**AIM OF THE TASK**: Copy every line of the listing below word for word, keeping the original order and line breaks.
[DATASET Boundary: Start]
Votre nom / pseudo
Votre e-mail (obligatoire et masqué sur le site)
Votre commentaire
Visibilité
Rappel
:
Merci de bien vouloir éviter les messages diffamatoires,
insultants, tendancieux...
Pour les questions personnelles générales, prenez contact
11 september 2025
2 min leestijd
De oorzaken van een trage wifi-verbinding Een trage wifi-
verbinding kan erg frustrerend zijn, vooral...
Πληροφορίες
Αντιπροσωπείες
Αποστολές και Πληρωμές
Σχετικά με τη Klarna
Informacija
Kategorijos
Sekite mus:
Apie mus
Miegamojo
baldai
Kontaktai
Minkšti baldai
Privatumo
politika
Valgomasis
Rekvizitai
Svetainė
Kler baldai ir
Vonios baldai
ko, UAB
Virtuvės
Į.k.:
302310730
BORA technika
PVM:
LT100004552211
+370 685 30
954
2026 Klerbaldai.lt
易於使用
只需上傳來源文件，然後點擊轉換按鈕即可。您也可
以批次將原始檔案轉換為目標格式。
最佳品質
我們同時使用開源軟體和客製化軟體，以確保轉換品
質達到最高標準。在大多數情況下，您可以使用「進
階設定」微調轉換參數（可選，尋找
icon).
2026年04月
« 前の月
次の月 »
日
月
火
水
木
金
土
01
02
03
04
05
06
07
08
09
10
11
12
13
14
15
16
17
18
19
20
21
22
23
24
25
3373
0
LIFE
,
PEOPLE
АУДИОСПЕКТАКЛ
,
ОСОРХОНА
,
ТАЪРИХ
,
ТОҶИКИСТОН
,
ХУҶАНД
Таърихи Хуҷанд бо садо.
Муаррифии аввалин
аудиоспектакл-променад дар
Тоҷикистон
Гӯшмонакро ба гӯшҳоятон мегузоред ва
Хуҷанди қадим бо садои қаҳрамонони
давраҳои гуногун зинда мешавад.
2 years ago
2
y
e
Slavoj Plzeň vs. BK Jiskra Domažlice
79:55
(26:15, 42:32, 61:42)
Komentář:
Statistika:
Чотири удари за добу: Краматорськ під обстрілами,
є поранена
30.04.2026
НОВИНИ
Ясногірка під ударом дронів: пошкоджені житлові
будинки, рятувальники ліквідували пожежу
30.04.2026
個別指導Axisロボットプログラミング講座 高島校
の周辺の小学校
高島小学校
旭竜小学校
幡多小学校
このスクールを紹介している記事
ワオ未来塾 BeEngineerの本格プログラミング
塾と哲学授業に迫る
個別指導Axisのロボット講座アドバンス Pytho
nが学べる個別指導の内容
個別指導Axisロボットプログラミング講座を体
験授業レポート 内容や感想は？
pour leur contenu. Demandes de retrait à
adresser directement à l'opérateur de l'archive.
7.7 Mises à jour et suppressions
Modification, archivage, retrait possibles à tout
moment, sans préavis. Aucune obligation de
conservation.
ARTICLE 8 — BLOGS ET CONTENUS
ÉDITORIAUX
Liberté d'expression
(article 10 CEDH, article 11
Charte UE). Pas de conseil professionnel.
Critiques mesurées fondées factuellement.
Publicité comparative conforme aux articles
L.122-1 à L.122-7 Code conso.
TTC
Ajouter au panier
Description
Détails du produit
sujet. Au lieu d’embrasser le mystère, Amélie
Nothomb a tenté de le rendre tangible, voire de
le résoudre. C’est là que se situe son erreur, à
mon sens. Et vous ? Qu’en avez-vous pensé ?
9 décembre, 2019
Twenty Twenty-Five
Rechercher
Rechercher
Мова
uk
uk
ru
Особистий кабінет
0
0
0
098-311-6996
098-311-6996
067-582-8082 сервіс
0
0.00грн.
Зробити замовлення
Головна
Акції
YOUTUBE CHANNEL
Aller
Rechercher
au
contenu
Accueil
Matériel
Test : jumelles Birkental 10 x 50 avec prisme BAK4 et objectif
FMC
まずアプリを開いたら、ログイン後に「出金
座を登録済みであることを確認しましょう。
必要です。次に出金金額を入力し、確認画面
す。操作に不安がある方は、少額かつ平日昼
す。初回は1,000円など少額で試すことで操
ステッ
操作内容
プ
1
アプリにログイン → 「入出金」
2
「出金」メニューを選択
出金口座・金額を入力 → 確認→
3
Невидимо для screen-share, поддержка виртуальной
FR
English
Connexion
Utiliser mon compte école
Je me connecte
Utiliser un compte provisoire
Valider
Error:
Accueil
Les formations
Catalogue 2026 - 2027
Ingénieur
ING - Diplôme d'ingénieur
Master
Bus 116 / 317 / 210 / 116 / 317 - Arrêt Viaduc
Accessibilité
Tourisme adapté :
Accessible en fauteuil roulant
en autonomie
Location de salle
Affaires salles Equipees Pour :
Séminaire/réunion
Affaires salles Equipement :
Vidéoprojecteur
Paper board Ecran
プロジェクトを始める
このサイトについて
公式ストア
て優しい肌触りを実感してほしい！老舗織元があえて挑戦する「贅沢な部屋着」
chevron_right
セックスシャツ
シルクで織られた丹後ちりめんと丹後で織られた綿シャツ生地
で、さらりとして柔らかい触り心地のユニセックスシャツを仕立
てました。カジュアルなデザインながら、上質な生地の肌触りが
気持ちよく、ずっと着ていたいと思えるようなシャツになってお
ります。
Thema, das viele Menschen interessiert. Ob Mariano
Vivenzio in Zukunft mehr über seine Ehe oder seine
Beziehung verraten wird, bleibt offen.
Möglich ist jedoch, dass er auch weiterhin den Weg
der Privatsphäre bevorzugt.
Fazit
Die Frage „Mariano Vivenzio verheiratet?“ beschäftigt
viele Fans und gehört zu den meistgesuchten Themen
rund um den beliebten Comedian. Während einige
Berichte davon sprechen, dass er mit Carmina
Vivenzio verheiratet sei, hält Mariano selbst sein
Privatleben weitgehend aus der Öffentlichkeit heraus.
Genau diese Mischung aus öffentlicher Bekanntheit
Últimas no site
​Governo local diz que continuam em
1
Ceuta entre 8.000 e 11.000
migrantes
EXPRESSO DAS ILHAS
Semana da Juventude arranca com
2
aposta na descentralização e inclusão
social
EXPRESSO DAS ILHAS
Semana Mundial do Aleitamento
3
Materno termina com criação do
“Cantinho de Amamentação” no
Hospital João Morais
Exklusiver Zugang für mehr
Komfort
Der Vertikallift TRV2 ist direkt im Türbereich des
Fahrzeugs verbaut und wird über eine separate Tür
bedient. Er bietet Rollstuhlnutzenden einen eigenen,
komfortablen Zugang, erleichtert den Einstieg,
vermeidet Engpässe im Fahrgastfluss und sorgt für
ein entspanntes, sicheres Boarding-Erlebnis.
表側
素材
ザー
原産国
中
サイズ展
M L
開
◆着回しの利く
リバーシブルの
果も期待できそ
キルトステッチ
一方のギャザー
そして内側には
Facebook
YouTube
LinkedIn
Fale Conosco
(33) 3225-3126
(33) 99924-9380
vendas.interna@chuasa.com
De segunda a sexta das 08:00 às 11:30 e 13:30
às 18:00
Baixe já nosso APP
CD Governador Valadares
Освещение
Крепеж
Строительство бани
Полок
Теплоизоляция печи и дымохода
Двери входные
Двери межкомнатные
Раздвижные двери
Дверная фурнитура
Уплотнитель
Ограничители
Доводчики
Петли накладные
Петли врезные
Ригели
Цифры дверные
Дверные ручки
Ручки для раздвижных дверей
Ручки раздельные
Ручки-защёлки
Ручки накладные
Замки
[DATASET Boundary: End]
**RESPONSE TO THIS EXERCISE**:
Votre nom / pseudo
Votre e-mail (obligatoire et masqué sur le site)
Votre commentaire
Visibilité
Rappel
:
Merci de bien vouloir éviter les messages diffamatoires,
insultants, tendancieux...
Pour les questions personnelles générales, prenez contact
11 september 2025
2 min leestijd
De oorzaken van een trage wifi-verbinding Een trage wifi-
verbinding kan erg frustrerend zijn, vooral...
Πληροφορίες
Αντιπροσωπείες
Αποστολές και Πληρωμές
Σχετικά με τη Klarna
Informacija
Kategorijos
Sekite mus:
Apie mus
Miegamojo
baldai
Kontaktai
Minkšti baldai
Privatumo
politika
Valgomasis
Rekvizitai
Svetainė
Kler baldai ir
Vonios baldai
ko, UAB
Virtuvės
Į.k.:
302310730
BORA technika
PVM:
LT100004552211
+370 685 30
954
2026 Klerbaldai.lt
易於使用
只需上傳來源文件，然後點擊轉換按鈕即可。您也可
以批次將原始檔案轉換為目標格式。
最佳品質
我們同時使用開源軟體和客製化軟體，以確保轉換品
質達到最高標準。在大多數情況下，您可以使用「進
階設定」微調轉換參數（可選，尋找
icon).
2026年04月
« 前の月
次の月 »
日
月
火
水
木
金
土
01
02
03
04
05
06
07
08
09
10
11
12
13
14
15
16
17
18
19
20
21
22
23
24
25
3373
0
LIFE
,
PEOPLE
АУДИОСПЕКТАКЛ
,
ОСОРХОНА
,
ТАЪРИХ
,
ТОҶИКИСТОН
,
ХУҶАНД
Таърихи Хуҷанд бо садо.
Муаррифии аввалин
аудиоспектакл-променад дар
Тоҷикистон
Гӯшмонакро ба гӯшҳоятон мегузоред ва
Хуҷанди қадим бо садои қаҳрамонони
давраҳои гуногун зинда мешавад.
2 years ago
2
y
e
Slavoj Plzeň vs. BK Jiskra Domažlice
79:55
(26:15, 42:32, 61:42)
Komentář:
Statistika:
Чотири удари за добу: Краматорськ під обстрілами,
є поранена
30.04.2026
НОВИНИ
Ясногірка під ударом дронів: пошкоджені житлові
будинки, рятувальники ліквідували пожежу
30.04.2026
個別指導Axisロボットプログラミング講座 高島校
の周辺の小学校
高島小学校
旭竜小学校
幡多小学校
このスクールを紹介している記事
ワオ未来塾 BeEngineerの本格プログラミング
塾と哲学授業に迫る
個別指導Axisのロボット講座アドバンス Pytho
nが学べる個別指導の内容
個別指導Axisロボットプログラミング講座を体
験授業レポート 内容や感想は？
pour leur contenu. Demandes de retrait à
adresser directement à l'opérateur de l'archive.
7.7 Mises à jour et suppressions
Modification, archivage, retrait possibles à tout
moment, sans préavis. Aucune obligation de
conservation.
ARTICLE 8 — BLOGS ET CONTENUS
ÉDITORIAUX
Liberté d'expression
(article 10 CEDH, article 11
Charte UE). Pas de conseil professionnel.
Critiques mesurées fondées factuellement.
Publicité comparative conforme aux articles
L.122-1 à L.122-7 Code conso.
TTC
Ajouter au panier
Description
Détails du produit
sujet. Au lieu d’embrasser le mystère, Amélie
Nothomb a tenté de le rendre tangible, voire de
le résoudre. C’est là que se situe son erreur, à
mon sens. Et vous ? Qu’en avez-vous pensé ?
9 décembre, 2019
Twenty Twenty-Five
Rechercher
Rechercher
Мова
uk
uk
ru
Особистий кабінет
0
0
0
098-311-6996
098-311-6996
067-582-8082 сервіс
0
0.00грн.
Зробити замовлення
Головна
Акції
YOUTUBE CHANNEL
Aller
Rechercher
au
contenu
Accueil
Matériel
Test : jumelles Birkental 10 x 50 avec prisme BAK4 et objectif
FMC
まずアプリを開いたら、ログイン後に「出金
座を登録済みであることを確認しましょう。
必要です。次に出金金額を入力し、確認画面
す。操作に不安がある方は、少額かつ平日昼
す。初回は1,000円など少額で試すことで操
ステッ
操作内容
プ
1
アプリにログイン → 「入出金」
2
「出金」メニューを選択
出金口座・金額を入力 → 確認→
3
Невидимо для screen-share, поддержка виртуальной
FR
English
Connexion
Utiliser mon compte école
Je me connecte
Utiliser un compte provisoire
Valider
Error:
Accueil
Les formations
Catalogue 2026 - 2027
Ingénieur
ING - Diplôme d'ingénieur
Master
Bus 116 / 317 / 210 / 116 / 317 - Arrêt Viaduc
Accessibilité
Tourisme adapté :
Accessible en fauteuil roulant
en autonomie
Location de salle
Affaires salles Equipees Pour :
Séminaire/réunion
Affaires salles Equipement :
Vidéoprojecteur
Paper board Ecran
プロジェクトを始める
このサイトについて
公式ストア
て優しい肌触りを実感してほしい！老舗織元があえて挑戦する「贅沢な部屋着」
chevron_right
セックスシャツ
シルクで織られた丹後ちりめんと丹後で織られた綿シャツ生地
で、さらりとして柔らかい触り心地のユニセックスシャツを仕立
てました。カジュアルなデザインながら、上質な生地の肌触りが
気持ちよく、ずっと着ていたいと思えるようなシャツになってお
ります。
Thema, das viele Menschen interessiert. Ob Mariano
Vivenzio in Zukunft mehr über seine Ehe oder seine
Beziehung verraten wird, bleibt offen.
Möglich ist jedoch, dass er auch weiterhin den Weg
der Privatsphäre bevorzugt.
Fazit
Die Frage „Mariano Vivenzio verheiratet?“ beschäftigt
viele Fans und gehört zu den meistgesuchten Themen
rund um den beliebten Comedian. Während einige
Berichte davon sprechen, dass er mit Carmina
Vivenzio verheiratet sei, hält Mariano selbst sein
Privatleben weitgehend aus der Öffentlichkeit heraus.
Genau diese Mischung aus öffentlicher Bekanntheit
Últimas no site
​Governo local diz que continuam em
1
Ceuta entre 8.000 e 11.000
migrantes
EXPRESSO DAS ILHAS
Semana da Juventude arranca com
2
aposta na descentralização e inclusão
social
EXPRESSO DAS ILHAS
Semana Mundial do Aleitamento
3
Materno termina com criação do
“Cantinho de Amamentação” no
Hospital João Morais
Exklusiver Zugang für mehr
Komfort
Der Vertikallift TRV2 ist direkt im Türbereich des
Fahrzeugs verbaut und wird über eine separate Tür
bedient. Er bietet Rollstuhlnutzenden einen eigenen,
komfortablen Zugang, erleichtert den Einstieg,
vermeidet Engpässe im Fahrgastfluss und sorgt für
ein entspanntes, sicheres Boarding-Erlebnis.
表側
素材
ザー
原産国
中
サイズ展
M L
開
◆着回しの利く
リバーシブルの
果も期待できそ
キルトステッチ
一方のギャザー
そして内側には
Facebook
YouTube
LinkedIn
Fale Conosco
(33) 3225-3126
(33) 99924-9380
vendas.interna@chuasa.com
De segunda a sexta das 08:00 às 11:30 e 13:30
às 18:00
Baixe já nosso APP
CD Governador Valadares
Освещение
Крепеж
Строительство бани
Полок
Теплоизоляция печи и дымохода
Двери входные
Двери межкомнатные
Раздвижные двери
Дверная фурнитура
Уплотнитель
Ограничители
Доводчики
Петли накладные
Петли врезные
Ригели
Цифры дверные
Дверные ручки
Ручки для раздвижных дверей
Ручки раздельные
Ручки-защёлки
Ручки накладные
Замки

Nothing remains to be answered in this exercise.